Nucleic Acids Res. 2023 Jul 5;51(W1):W451-W458. doi: 10.1093/nar/gkad455.
One of the primary challenges in human genetics is determining the functional impact of single nucleotide variants (SNVs) and insertion and deletions (InDels), whether coding or noncoding. In the past, methods have been created to detect disease-related single amino acid changes, but only some can assess the influence of noncoding variations. CADD is the most commonly used and advanced algorithm for predicting the diverse effects of genome variations. It employs a combination of sequence conservation and functional features derived from the ENCODE project data. To use CADD, a large set of pre-calculated information must be downloaded during the installation process. To streamline the variant annotation process, we developed PhD-SNPg, a machine-learning tool that is easy to install and lightweight, relying solely on sequence-based features. Here we present an updated version, trained on a larger dataset, that can also predict the impact of the InDel variations. Despite its simplicity, PhD-SNPg performs similarly to CADD, making it ideal for rapid genome interpretation and as a benchmark for tool development.

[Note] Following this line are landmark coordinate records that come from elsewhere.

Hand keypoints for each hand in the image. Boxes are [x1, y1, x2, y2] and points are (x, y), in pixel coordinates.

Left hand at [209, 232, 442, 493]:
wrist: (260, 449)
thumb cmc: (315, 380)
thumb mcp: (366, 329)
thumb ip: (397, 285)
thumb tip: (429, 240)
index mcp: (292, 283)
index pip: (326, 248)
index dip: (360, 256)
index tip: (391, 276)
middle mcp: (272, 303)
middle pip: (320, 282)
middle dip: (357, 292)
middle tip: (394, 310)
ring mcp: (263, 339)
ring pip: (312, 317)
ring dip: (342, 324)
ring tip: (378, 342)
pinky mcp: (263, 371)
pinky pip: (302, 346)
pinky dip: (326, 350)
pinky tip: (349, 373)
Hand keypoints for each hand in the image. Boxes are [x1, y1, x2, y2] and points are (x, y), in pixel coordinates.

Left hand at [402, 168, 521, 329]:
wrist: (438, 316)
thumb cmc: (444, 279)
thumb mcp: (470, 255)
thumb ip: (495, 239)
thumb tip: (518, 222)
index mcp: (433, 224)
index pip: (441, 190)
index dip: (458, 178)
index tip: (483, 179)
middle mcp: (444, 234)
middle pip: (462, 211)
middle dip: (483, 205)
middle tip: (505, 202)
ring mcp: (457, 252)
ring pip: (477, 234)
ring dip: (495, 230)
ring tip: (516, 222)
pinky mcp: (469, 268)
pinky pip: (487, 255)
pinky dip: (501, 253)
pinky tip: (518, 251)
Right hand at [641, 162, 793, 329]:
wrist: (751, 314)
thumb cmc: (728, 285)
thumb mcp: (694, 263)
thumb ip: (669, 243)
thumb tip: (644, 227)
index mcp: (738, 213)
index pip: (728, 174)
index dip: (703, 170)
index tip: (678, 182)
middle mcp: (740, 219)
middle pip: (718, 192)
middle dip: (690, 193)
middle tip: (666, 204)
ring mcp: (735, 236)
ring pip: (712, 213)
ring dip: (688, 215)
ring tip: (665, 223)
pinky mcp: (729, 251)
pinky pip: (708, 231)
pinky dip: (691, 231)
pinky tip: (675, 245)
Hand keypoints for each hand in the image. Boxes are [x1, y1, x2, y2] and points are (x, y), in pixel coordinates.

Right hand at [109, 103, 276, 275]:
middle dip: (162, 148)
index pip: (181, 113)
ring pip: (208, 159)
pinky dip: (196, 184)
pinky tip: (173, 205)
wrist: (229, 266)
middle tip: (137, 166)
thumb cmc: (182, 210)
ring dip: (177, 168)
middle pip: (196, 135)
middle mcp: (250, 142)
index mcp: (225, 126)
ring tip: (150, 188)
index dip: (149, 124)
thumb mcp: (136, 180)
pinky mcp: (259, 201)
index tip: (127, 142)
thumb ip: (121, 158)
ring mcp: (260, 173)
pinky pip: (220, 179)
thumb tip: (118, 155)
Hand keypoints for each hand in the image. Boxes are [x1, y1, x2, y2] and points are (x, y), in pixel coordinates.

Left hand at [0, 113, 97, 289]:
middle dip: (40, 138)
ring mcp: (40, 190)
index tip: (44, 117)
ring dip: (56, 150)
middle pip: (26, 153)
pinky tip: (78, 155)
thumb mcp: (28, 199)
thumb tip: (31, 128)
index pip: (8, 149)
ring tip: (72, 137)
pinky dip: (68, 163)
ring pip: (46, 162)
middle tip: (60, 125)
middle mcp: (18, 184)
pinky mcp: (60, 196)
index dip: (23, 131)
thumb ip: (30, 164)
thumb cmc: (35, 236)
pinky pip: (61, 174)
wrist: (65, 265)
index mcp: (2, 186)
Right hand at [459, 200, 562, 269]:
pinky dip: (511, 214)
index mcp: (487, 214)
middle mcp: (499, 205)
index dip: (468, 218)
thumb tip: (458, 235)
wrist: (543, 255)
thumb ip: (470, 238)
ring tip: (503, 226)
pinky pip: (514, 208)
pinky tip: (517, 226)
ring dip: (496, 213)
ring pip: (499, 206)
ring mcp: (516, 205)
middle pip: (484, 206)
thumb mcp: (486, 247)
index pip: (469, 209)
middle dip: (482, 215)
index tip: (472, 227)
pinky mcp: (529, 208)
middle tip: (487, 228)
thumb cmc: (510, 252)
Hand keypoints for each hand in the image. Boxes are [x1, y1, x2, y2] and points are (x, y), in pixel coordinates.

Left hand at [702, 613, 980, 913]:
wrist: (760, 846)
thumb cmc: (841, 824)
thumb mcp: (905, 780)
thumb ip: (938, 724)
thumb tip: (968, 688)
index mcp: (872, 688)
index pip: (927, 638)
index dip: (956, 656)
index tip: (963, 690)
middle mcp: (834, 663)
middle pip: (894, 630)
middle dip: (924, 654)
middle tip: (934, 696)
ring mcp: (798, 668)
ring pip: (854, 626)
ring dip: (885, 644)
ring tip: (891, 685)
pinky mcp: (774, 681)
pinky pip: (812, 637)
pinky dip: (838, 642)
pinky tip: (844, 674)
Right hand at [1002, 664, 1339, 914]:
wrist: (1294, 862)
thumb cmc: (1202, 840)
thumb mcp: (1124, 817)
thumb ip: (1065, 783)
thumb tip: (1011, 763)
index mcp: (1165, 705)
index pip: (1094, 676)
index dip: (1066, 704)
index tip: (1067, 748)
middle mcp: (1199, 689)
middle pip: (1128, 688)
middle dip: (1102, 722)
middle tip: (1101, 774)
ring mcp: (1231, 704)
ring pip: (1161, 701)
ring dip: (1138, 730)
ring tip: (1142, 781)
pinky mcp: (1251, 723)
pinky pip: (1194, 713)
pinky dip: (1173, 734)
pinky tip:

人类遗传学的主要挑战之一是确定单核苷酸变异(SNVs)和插入/缺失(InDels)的功能影响,无论其是否为编码或非编码。过去,已经创建了一些方法来检测与疾病相关的单个氨基酸变化,但只有一些方法可以评估非编码变异的影响。CADD 是最常用和先进的预测基因组变异的多种影响的算法。它结合了来自 ENCODE 项目数据的序列保守性和功能特征。要使用 CADD,在安装过程中必须下载大量预先计算的信息。为了简化变异注释过程,我们开发了一个易于安装且轻量级的机器学习工具 PhD-SNPg,它仅依赖于基于序列的特征。在这里,我们展示了一个经过更大数据集训练的更新版本,它还可以预测 InDel 变异的影响。尽管它很简单,但 PhD-SNPg 的性能与 CADD 相似,非常适合快速基因组解释,并可作为工具开发的基准。